荷造りもあらかた終わり、あとは僅かなゴミを残すだけになる。
「あぁ、わかった」
椎名は、一部屋ずつまわりながら捨てるゴミはないか確認を開始した。
とはいえ、すでに七瀬が片づけた部屋だ。
片づけ上手の七瀬が整理した後の部屋には、僅かなゴミしか残っていない。
「もう、あらかた片づいているみたいだな……」
そう呟き洗面所へ入った時、まだ捨てられていない二本の歯ブラシが置いてある事に気付いた。

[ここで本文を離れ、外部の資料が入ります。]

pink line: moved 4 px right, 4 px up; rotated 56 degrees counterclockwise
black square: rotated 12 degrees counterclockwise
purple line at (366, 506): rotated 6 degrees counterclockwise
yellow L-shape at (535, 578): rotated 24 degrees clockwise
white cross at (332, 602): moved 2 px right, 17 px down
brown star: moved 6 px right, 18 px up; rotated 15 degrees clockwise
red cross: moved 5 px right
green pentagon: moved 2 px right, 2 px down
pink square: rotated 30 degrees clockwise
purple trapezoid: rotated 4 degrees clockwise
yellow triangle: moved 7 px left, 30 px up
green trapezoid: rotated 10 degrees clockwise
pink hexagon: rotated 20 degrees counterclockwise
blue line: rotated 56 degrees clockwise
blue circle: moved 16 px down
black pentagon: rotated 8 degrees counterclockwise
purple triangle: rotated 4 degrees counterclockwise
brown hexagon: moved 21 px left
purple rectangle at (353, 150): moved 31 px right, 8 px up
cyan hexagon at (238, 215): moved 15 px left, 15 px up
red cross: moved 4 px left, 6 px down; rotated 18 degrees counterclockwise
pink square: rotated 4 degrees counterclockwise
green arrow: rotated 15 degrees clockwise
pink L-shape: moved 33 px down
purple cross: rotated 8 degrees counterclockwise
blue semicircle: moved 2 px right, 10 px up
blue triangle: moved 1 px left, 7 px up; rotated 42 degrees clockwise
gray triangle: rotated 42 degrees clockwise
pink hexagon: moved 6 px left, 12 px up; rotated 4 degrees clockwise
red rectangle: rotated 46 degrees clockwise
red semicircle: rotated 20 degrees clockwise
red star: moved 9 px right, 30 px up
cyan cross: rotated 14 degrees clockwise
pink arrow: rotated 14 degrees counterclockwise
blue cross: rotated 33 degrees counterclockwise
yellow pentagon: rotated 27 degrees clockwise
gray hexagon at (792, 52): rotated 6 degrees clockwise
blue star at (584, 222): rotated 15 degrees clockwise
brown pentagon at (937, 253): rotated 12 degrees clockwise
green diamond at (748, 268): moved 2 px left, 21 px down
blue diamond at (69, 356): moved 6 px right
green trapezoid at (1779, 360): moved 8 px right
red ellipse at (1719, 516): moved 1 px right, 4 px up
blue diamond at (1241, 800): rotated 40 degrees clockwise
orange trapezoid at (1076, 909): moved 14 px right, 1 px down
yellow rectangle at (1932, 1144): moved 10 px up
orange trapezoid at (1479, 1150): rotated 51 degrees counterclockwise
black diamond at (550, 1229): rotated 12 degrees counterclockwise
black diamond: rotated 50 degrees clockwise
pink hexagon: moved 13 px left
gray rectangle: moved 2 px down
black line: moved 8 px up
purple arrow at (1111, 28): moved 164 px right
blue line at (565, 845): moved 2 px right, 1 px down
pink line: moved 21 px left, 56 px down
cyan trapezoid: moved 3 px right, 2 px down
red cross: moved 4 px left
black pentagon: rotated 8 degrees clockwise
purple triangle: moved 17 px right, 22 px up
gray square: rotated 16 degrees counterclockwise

引っ越し先にまで、古い歯ブラシを使う必要はないだろう。
そう思って捨てようと思ったのだが、歯ブラシはまるで離れるのが名残惜しいように二本、絡まるように重なっている。
「…………澪」
こうして寄り添う事も、暫くは出来ないのだろう。
少なくても、この部屋では、二度とする事はないのだろう……。
「淳兄ぃ、哲馬兄ちゃん、あと30分くらいしたら来れるって!」
ドアの向こうで、七瀬の声が聞こえる。
いよいよこの部屋で、二人過ごす時間も限られてきた。
「あぁ……ふん、俺がこんな感傷にひたるなんて。らしくないよな……」
椎名はそんな気持ちを誤魔化すかのように、歯ブラシをゴミ袋へと放り捨てた。
部屋に戻れば、もうすっかり空っぽになったリビングが椎名を迎える。
何もないからか、今までと違う部屋に見える。
だが、窓からの景色はいつもと同じ。
七瀬と並んでみた風景とさほど変わらない。
椎名は部屋の中央に座ると、ぼんやりと外の景色を眺めた。
この風景とどれだけ過ごしていたのだろう。
この風景がいつまで続くと信じていたのだが、隣にいた心は知らない間に大きく育ち、自分に作っていた殻さえ破る力をつけていたのだ。
喜ぶべき事なのだろう。
悲しむべき事ではない。
だが、不安も残る。
この育った心はいつしか、自分を置いていってしまうのではないか。
ここでの出来事も過去にして、全て忘れてしまうのではないか……。
「淳兄ぃ」
気付いた時、隣に小さな身体が寄り添っていた。
膝を折り小さく座る姿は、小柄な七瀬をより小さく見せる。
「何だ、澪……来てたのか」
「うん、淳兄ぃぼーっと空見てるんだもん」
二人は並んで空を見た。
ちぎれ雲が風に舞い、早く流れていた。
「……淳兄ぃと一緒にこの景色見るのも、もう最後だね」
七瀬の言葉には、期待と悲しみに包まれている。
椎名が七瀬と離れてくらす事に不安を抱いている以上に、七瀬の不安は大きいのだろう。
「あぁ……」
何と声をかけていいのだろうか。
気の利いた言葉も浮かばず無言になる椎名の隣で、七瀬は穏やかな笑顔を見せた。
「でも、これからも一緒に、色々な景色を見ていこう。ね、淳兄ぃ」
「澪……」
「空とか、海とか、山とか、町とか……ココだけじゃない色々な所をさ。俺、淳兄ぃと色々なモノを見ていきたい。おれ……淳兄ぃと、ずっとずっと一緒に居るからね」
幸福そうな笑顔が隣でゆれる。
この笑顔はいま、自分だけのものだ。
そして恐らくこれからも、自分の傍らにあるのだろう。
「あぁ、そうだな…………」
ずっと、ずっと、一緒に居よう。
離れていても、ずっと。
そんな思いを抱いていたが、言葉にするのが照れくさく、椎名は黙って唇を重ねる。
「んぅ……っ、ぁ……淳兄ぃ……」
甘い吐息が漏れ、思いが重なる。
暫し幸福な時に浸る二人の時間は、インターフォンが終わりを告げた。
「おーい、マイブラザー&マイカズン! 哲馬お兄さんがー、お前らの引っ越しを手伝いにきーてやったぞーっと!」
この車に乗ったら本当に最後だ。
降りる場所は別々……これからは、別の場所でそれぞれ離れた生活をする。
寂しさはある。
だが、不思議と悲しい気持ちはない。
何故なら……。
「さぁ、行こう澪」
「……うん、淳兄ぃ!」
自然と指先を絡めて、二人は並んで歩き出す。
そう、二人は同じ前を向き、互い支えて歩いていける。
居場所が離れていても、互いいつでもその心が傍らにあり続けるのだから、もう何も怖くはない。
歩みを始めた二人の背を、暖かな日差しが包み込んでいた。